Dataset excerpts:
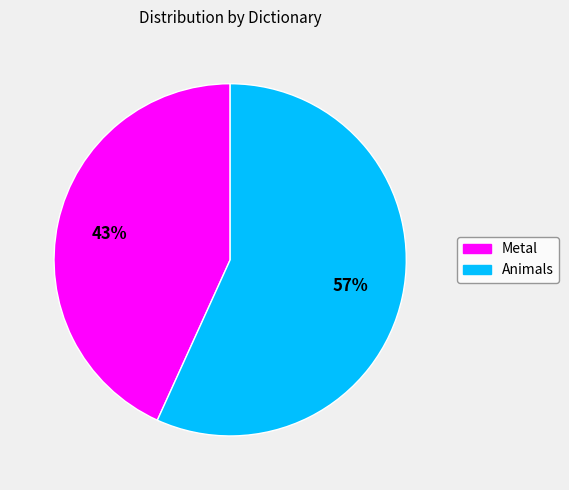

Count the number of slices in the pie.

2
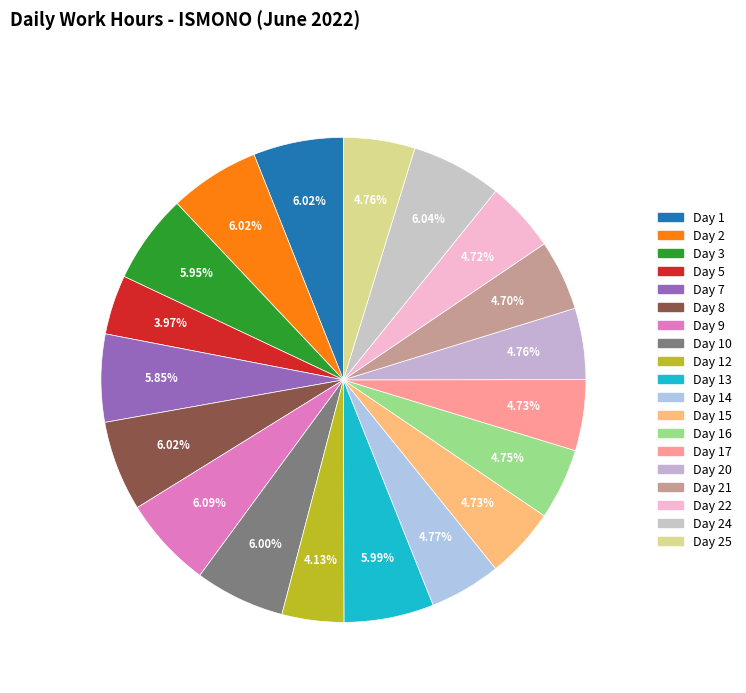

Which category has the biggest portion of the pie?

Day 9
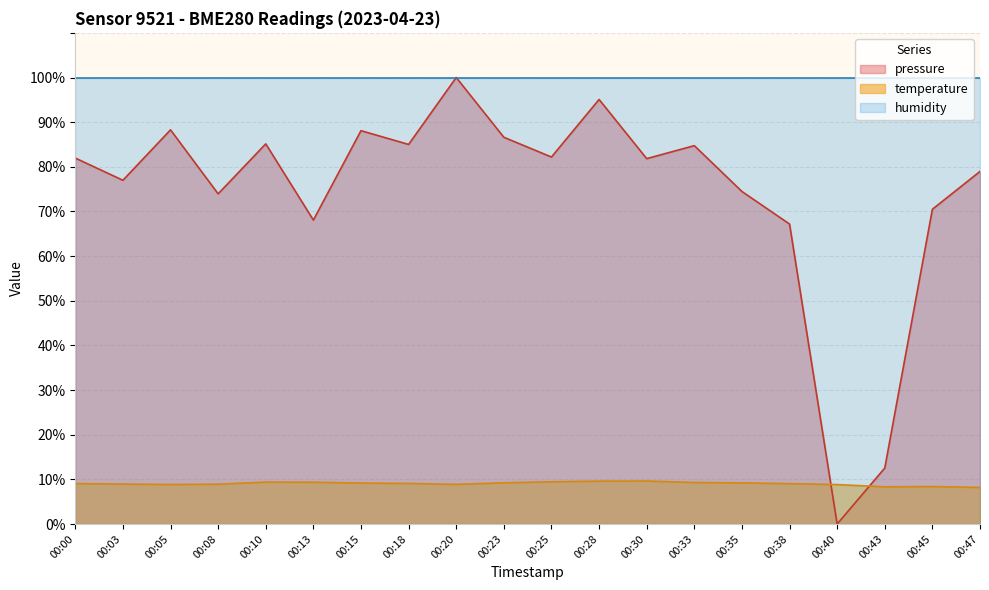

What is the difference between the temperature values at 00:00 and 00:05?

0.2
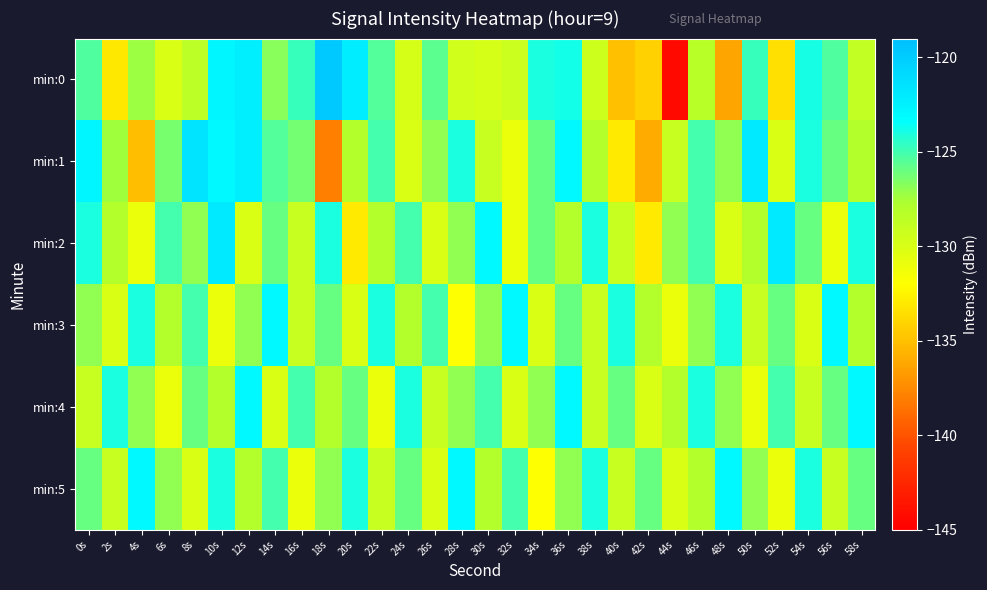

What is the total value across all series at 28s?

-762.5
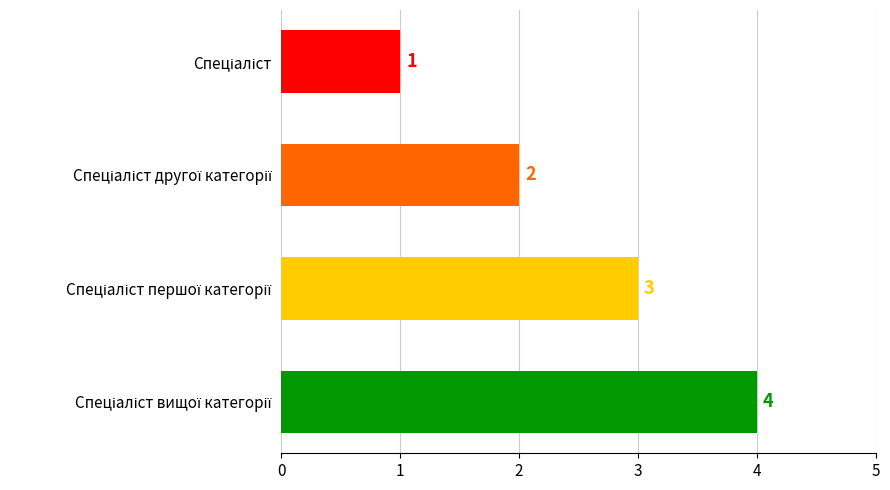

Count the values in the range 2 to 4.

3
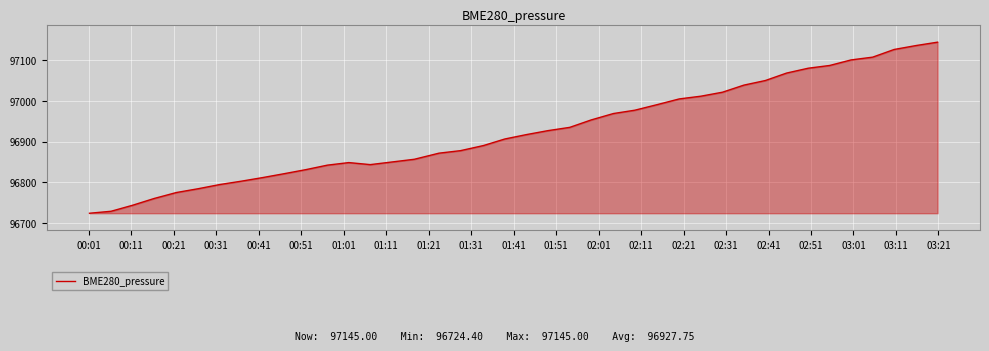

What is the greatest value displayed?

97145.0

• [THE PROBLEM]: Swap "the pie" for "the chart" throughout the items above, change nothing else, and leave out the pictures.

• [RESULT FOR THIS EXERCISE]:
Count the number of slices in the chart.

2

Which category has the biggest portion of the chart?

Day 9

What is the difference between the temperature values at 00:00 and 00:05?

0.2

What is the total value across all series at 28s?

-762.5

Count the values in the range 2 to 4.

3

What is the greatest value displayed?

97145.0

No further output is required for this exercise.